START DATA SHOWN

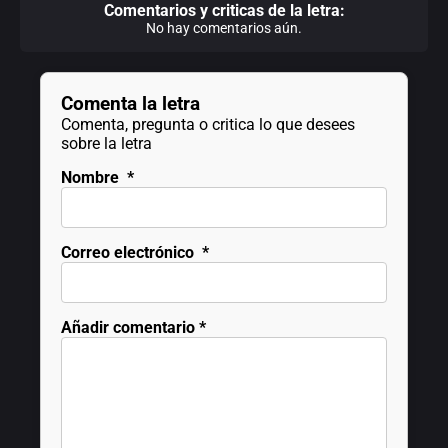
Comentarios y criticas de la letra:
No hay comentarios aún.
Comenta la letra
Comenta, pregunta o critica lo que desees
sobre la letra
Nombre
*
Correo electrónico
*
Añadir comentario
*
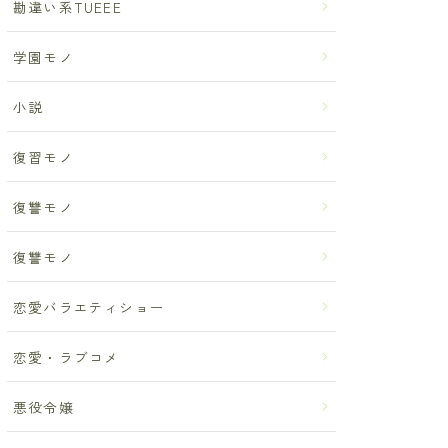
勘違い系TUEEE
学園モノ
小説
復習モノ
復讐モノ
復讐モノ
恋愛バラエティショー
恋愛・ラブコメ
悪役令嬢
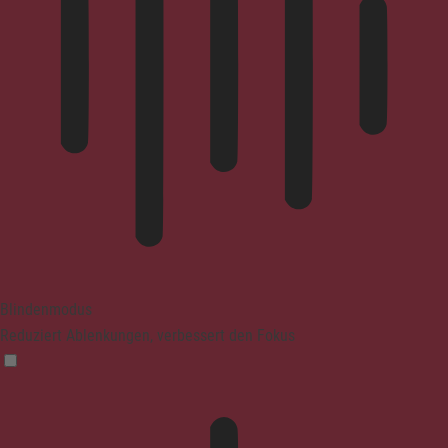
Blindenmodus
Reduziert Ablenkungen, verbessert den Fokus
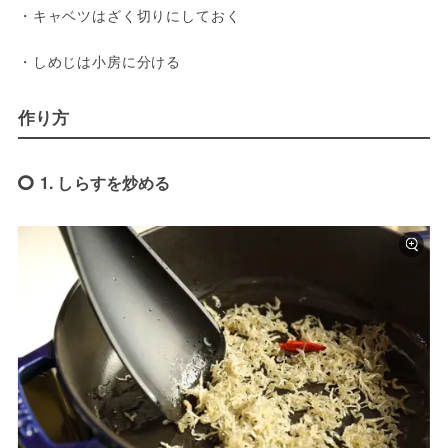
・キャベツはざく切りにしておく
・しめじは小房に分ける
作り方
1. しらすを炒める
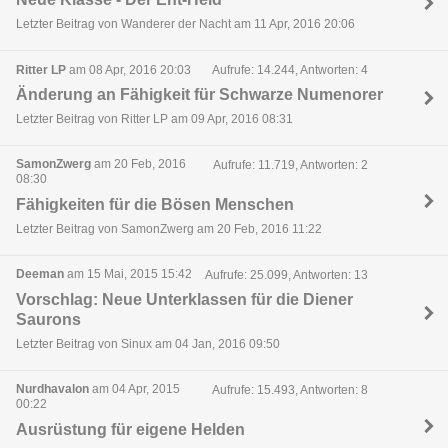
Letzter Beitrag von Wanderer der Nacht am 11 Apr, 2016 20:06
Ritter LP
am 08 Apr, 2016 20:03
Aufrufe: 14.244, Antworten: 4
Änderung an Fähigkeit für Schwarze Numenorer
Letzter Beitrag von Ritter LP am 09 Apr, 2016 08:31
SamonZwerg
am 20 Feb, 2016
Aufrufe: 11.719, Antworten: 2
08:30
Fähigkeiten für die Bösen Menschen
Letzter Beitrag von SamonZwerg am 20 Feb, 2016 11:22
Deeman
am 15 Mai, 2015 15:42
Aufrufe: 25.099, Antworten: 13
Vorschlag: Neue Unterklassen für die Diener
Saurons
Letzter Beitrag von Sinux am 04 Jan, 2016 09:50
Nurdhavalon
am 04 Apr, 2015
Aufrufe: 15.493, Antworten: 8
00:22
Ausrüstung für eigene Helden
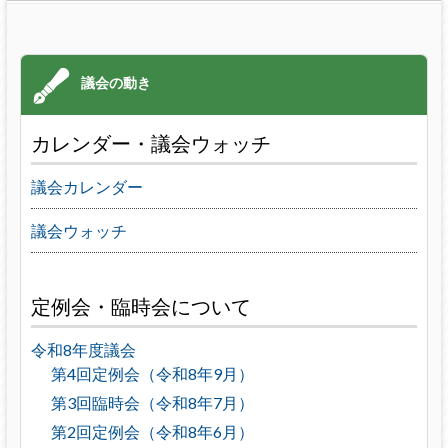
カレンダー・議会ウォッチ
議会カレンダー
議会ウォッチ
定例会・臨時会について
令和8年度議会
第4回定例会（令和8年9月）
第3回臨時会（令和8年7月）
第2回定例会（令和8年6月）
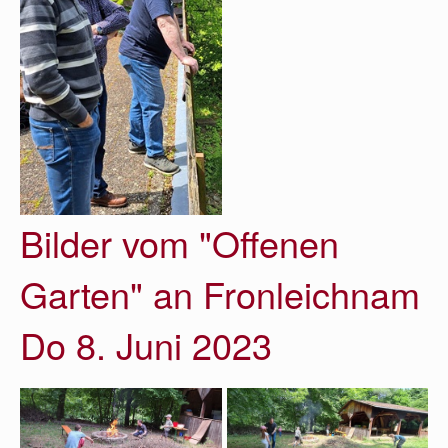
Bilder vom "Offenen
Garten" an Fronleichnam
Do 8. Juni 2023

END DATA SHOWN

Check every line of the entries above, and copy those that carry the string "SamonZwerg".

SamonZwerg
Letzter Beitrag von SamonZwerg am 20 Feb, 2016 11:22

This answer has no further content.